Baron Reis d' Eisenberg
No. 15 'Mille Fleurs' a horse of the Spanish Riding School, performing a trot
Watercolour on paper
10 ½ x 15 inches; 267 x 380 mm
1753-4
Collection of the Earl of Pembroke, Wilton House, Wilts.
©Bridgeman Images

Bardwell has positioned Pembroke in the grounds at Wilton, adapting the relationship of the house to the grounds to produce a seamless backdrop for the mounted earl. In the left-hand background of the composition Bardwell shows a view of the famous Palladian Bridge across the River Nadder, Bardwell has then flattened the angle of the south front of Wilton so that it no longer appears at right angles to the bridge. The adapted view point is characteristic of Bardwell who noted in his The Practice of Painting and Perspective Made Easy ‘A painter is not to be confined strictly to the Rules of Perspective; but to make the subservient to his Purposes.’[2] The bridge had been completed in 1737 and possibly had great resonance for both the sitter and the first owner of the painting, as it had been designed by Henry Herbert, 9th Earl of Pembroke in collaboration with the architect Roger Morris.
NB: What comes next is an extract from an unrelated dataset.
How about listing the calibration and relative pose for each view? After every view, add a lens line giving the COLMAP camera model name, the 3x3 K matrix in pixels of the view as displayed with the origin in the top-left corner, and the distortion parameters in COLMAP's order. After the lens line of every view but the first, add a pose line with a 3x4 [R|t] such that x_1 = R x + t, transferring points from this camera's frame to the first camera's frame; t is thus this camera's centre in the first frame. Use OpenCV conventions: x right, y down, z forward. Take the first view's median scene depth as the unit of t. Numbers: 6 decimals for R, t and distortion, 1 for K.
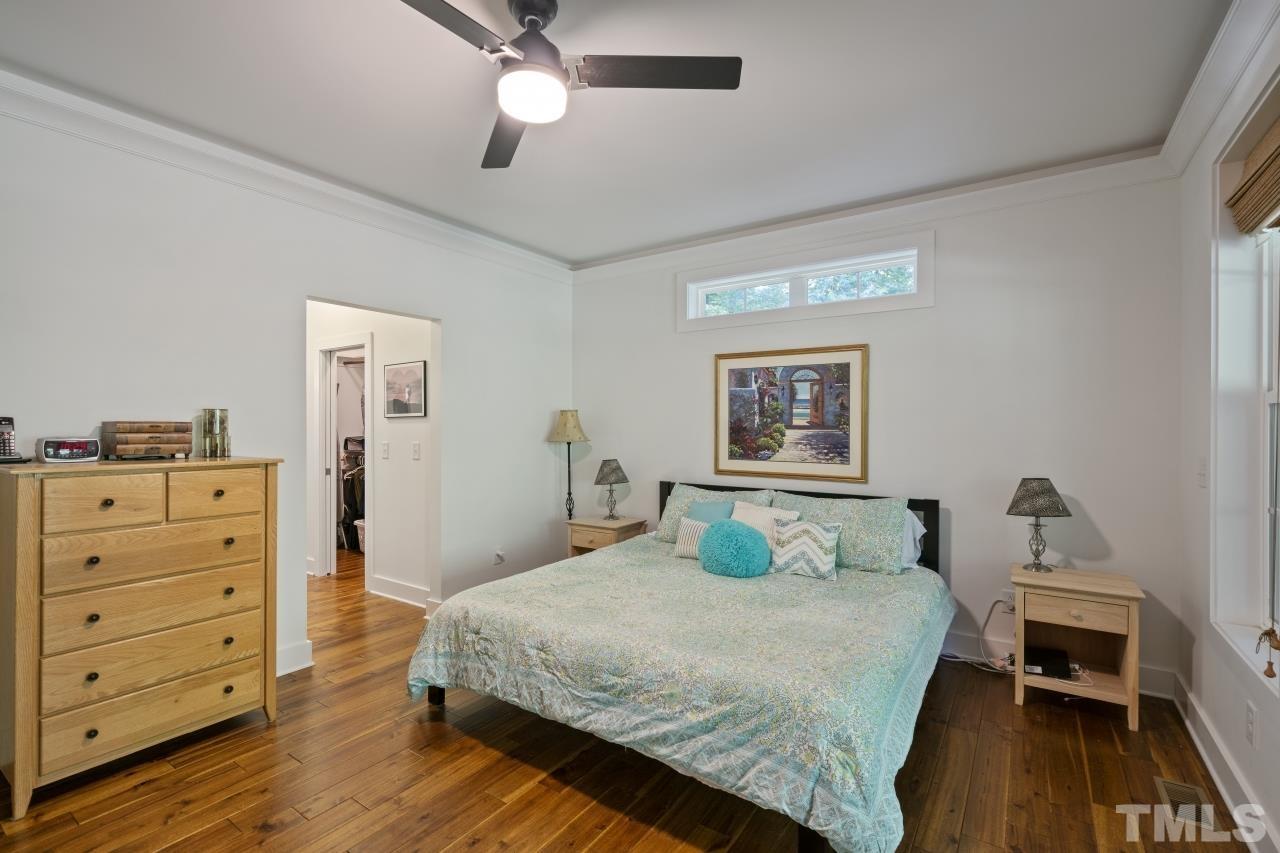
lens RADIAL K [[581.8, 0, 636.5], [0, 581.8, 420.6], [0, 0, 1]] dist [-0.002747, -0.000030]
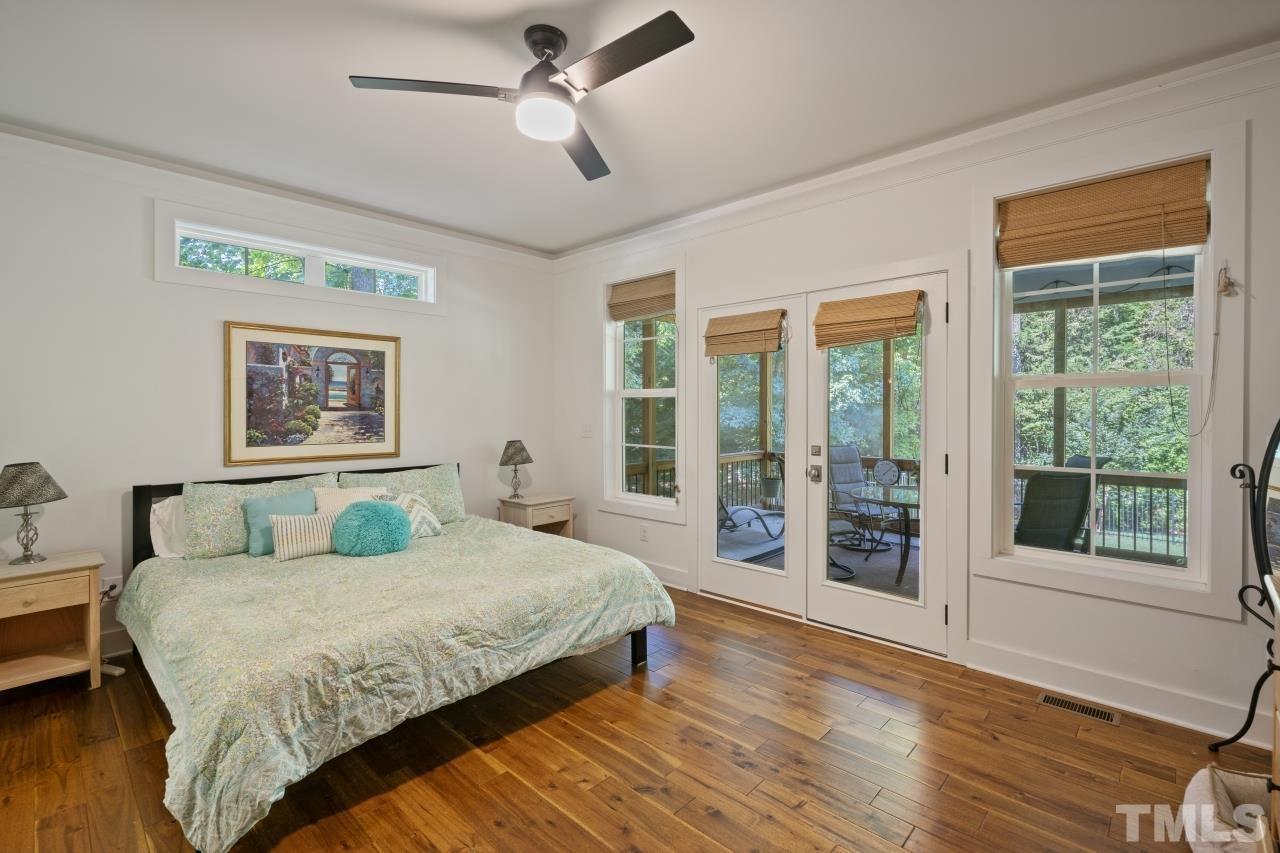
lens RADIAL K [[581.8, 0, 636.5], [0, 581.8, 420.6], [0, 0, 1]] dist [-0.002747, -0.000030]
pose [[0.149616, -0.019379, 0.988554, -0.655511], [-0.004334, 0.999785, 0.020256, 0.008928], [-0.988735, -0.007315, 0.149500, 0.343107]]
The first owner of this portrait seems likely to have been the 9th earl’s brother, Nicholas Herbert and it may well have been commissioned to celebrate his young nephew’s marriage and appointment as Lord Lieutenant of Wiltshire, both of which took place in 1756.

Pembroke himself commissioned a sequence of portraits celebrating his household and his horsemanship. In 1769 David Morier and Richard Brompton completed four portraits depicting: Pembroke with his écuyer, Domenico Angelo; Pembroke with his son, George Herbert, later 11th Earl of Pembroke; Lieutenant John Floyd with a groom in fancy dress and Lieutenant John Kinsey, all with views of Wilton in the background.[3] A further portrait by Morier of Pembroke mounted celebrating his appointment as Colonel of the 1st Royal Dragoons survives in the Royal Collection. But there is no sign that the present portrait ever hung at Wilton or was replicated for the Pembroke collection, its provenance strongly points to it having been commissioned by the sitter’s uncle, the Hon Nicholas Herbert, who married the Suffolk heiress Anne North. Anne North was the granddaughter of the wealthy Elihu Yale, President of the East India Company and primary benefactor of Yale University, she inherited Glemhan Hall on the death of her politician father, Dudley North. Anne left Glemham, in turn, to her great-nephew Dudley Long North and the portrait has remained in the North family ever since.

Joshua Reynolds
10th Earl of Pembroke (1734-94)
Oil on canvas
50 x 40 inches; 1270 x 1016 mm
c. 1762  
Collection of the Earl of Pembroke, Wilton House, Wilts.
©Bridgeman Images          

References

  1. Francis Russell, A Catalogue of the Pictures and Drawings at Wilton House, Oxford, 2021, pp.125-126. 
  2. Quoted by Kate Retford The Conversation Piece: Making Modern Art in Eighteenth-Century Britain, New Haven and London, 2017, p.59.
  3. Francis Russell, A Catalogue of the Pictures and Drawings at Wilton House, Oxford, 2021, pp108-109.